*Study questions*.
**a.** Duplicate the part of the article on Iran's subsidy reform starting at "ImageTEHRAN, Jan 13" and ending at "through the bill.".
**b.** Answer these questions from the article on Iran's subsidy reform:
(i) How much does Ahmadinejad want to save each year from subsidies?
(ii) How many members does the Guardian Council have?
(iii) For how many people will the government open bank accounts?

Iran General NewsIran subsidy reform wins final approval-media

Iran subsidy reform wins final approval-media


ImageReuters: Iran's top legislative body has approved a plan to phase out energy and food subsidies, its spokesman was quoted as saying on Wednesday, a move that would ease a heavy budget burden on the major oil producing country. By Hossein Jaseb

ImageTEHRAN, Jan 13 (Reuters) – Iran's top legislative body has approved a plan to phase out energy and food subsidies, its spokesman was quoted as saying on Wednesday, a move that would ease a heavy budget burden on the major oil producing country.

President Mahmoud Ahmadinejad, who still faces opposition protests seven months after his re-election in June, wants to save up to $100 billion annually from subsidies on gasoline, natural gas, electricity, water, food, health and education.

The Guardian Council's final approval of the plan came after Iranian media last week said Ahmadinejad and parliament had reached a compromise on control of the money the state is expected to save through the bill.

Removing subsidies could make Iran less vulnerable to any Western sanctions on, for example, gasoline imports over its disputed nuclear energy programme.

But critics of the plan say it would stoke inflation and could ignite social unrest, at a time of heightened tension in the Islamic state, seven months after the disputed June vote plunged the country of 70 million into turmoil.

It was not immediately clear when the bill would be implemented.

"The Guardian Council approved it in its last session," council spokesman Abbas-Ali Kadkhodai told the semi-official Fars News Agency. The 12-member body of senior clerics and Islamic jurists must approve legislation passed by MPs.

"The Guardian Council studied the amended bill which was sent by parliament … and found no contradiction with Sharia (Islamic law) and the constitution," he said.

State radio also carried the report.


Major powers are expected to meet in New York on Saturday to discuss possible new sanctions on Tehran over its refusal to halt its atomic work, which the West suspects is aimed at making nuclear bombs. Iran denies the charge.

Secretary of State Hillary Clinton said last week the United States had begun talks with like-minded nations about sanctions they might impose on Iran's government and Revolutionary Guards without hurting ordinary Iranians.

Ahmadinejad and MPs had disagreed over control of the money saved through the subsidy reform and on Jan 3. parliament rejected a government request to withdraw the bill.

The government wanted to spend the money in any area it sees fit. But the assembly passed an amendment in November linking the cut in subsidies to the budget.

Under the compromise solution reported last week, a government body would be set up to receive and spend the saved money. The government would include this body in its budget, but without giving details on its operations.

Critics believe the government's subsidy reform plan will hurt many ordinary Iranian people already struggling to cope with rising consumer prices. The official inflation rate stands at around 7 percent, down from a 2008 peak of nearly 30 percent.

State media have said the government will open bank accounts for 36 million people to give them cash to compensate for the higher food and energy prices.

Iran has been rocked by anti-government protests since the June election, which the opposition says was rigged to give Ahmadinejad a second term.

The vote touched off the worst internal crisis in the Islamic Republic's 30-year history. The government denied any fraud in the voting.

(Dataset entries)
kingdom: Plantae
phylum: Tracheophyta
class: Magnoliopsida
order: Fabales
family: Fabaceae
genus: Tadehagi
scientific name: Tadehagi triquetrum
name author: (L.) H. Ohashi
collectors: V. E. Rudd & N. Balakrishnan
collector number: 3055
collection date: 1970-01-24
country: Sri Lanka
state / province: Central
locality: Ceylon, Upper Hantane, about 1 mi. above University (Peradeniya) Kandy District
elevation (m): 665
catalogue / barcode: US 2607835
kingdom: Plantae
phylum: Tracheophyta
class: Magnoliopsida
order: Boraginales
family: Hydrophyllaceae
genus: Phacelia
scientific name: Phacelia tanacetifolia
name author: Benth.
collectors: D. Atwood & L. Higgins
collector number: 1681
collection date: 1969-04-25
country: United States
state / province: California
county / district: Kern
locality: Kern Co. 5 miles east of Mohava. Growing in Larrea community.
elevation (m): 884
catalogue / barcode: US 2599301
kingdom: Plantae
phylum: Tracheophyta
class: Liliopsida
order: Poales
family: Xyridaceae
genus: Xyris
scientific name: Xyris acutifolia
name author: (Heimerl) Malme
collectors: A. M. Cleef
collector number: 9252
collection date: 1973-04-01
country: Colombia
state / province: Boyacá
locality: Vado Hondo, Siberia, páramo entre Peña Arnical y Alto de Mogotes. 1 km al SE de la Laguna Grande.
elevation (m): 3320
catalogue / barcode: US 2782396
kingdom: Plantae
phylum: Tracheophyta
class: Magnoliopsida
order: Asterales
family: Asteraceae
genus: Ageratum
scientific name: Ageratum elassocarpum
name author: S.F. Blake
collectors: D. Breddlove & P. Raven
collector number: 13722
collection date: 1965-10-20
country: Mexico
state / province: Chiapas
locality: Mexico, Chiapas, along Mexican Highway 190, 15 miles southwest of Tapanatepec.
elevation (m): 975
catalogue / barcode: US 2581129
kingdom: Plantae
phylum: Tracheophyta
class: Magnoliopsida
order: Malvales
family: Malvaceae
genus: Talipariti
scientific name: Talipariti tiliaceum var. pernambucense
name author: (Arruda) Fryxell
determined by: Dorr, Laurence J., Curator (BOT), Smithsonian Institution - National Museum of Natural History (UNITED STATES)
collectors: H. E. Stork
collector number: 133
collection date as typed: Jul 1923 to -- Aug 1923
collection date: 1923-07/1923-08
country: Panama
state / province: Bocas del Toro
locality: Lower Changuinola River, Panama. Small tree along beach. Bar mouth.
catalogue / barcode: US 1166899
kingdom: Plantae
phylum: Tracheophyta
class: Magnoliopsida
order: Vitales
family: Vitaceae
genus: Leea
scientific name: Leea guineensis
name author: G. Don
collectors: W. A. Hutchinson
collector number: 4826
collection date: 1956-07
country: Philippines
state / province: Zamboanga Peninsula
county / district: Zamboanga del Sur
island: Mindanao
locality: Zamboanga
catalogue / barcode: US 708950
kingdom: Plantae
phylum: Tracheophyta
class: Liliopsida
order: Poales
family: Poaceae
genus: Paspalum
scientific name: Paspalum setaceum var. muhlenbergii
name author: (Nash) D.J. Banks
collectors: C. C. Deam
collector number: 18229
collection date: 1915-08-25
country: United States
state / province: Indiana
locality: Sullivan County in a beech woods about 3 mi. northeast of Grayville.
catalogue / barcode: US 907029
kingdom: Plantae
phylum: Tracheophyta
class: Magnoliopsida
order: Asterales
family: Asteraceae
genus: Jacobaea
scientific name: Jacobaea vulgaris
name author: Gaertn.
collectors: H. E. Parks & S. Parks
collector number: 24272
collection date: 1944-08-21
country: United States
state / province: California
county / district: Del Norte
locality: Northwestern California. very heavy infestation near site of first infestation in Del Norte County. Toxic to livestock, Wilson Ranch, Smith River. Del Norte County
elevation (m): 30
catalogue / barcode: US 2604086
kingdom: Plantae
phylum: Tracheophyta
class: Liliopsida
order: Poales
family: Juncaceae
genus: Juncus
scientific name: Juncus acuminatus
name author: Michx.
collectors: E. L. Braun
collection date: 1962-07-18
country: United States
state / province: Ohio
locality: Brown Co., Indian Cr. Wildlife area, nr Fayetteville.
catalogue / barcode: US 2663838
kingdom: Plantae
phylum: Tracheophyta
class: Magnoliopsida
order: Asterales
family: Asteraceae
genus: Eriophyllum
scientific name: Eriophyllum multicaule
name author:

*Task-by-task results*.
**a.**
ImageTEHRAN, Jan 13 (Reuters) – Iran's top legislative body has approved a plan to phase out energy and food subsidies, its spokesman was quoted as saying on Wednesday, a move that would ease a heavy budget burden on the major oil producing country.

President Mahmoud Ahmadinejad, who still faces opposition protests seven months after his re-election in June, wants to save up to $100 billion annually from subsidies on gasoline, natural gas, electricity, water, food, health and education.

The Guardian Council's final approval of the plan came after Iranian media last week said Ahmadinejad and parliament had reached a compromise on control of the money the state is expected to save through the bill.

**b.**
(i) Up to $100 billion annually.
(ii) 12 members.
(iii) 36 million people.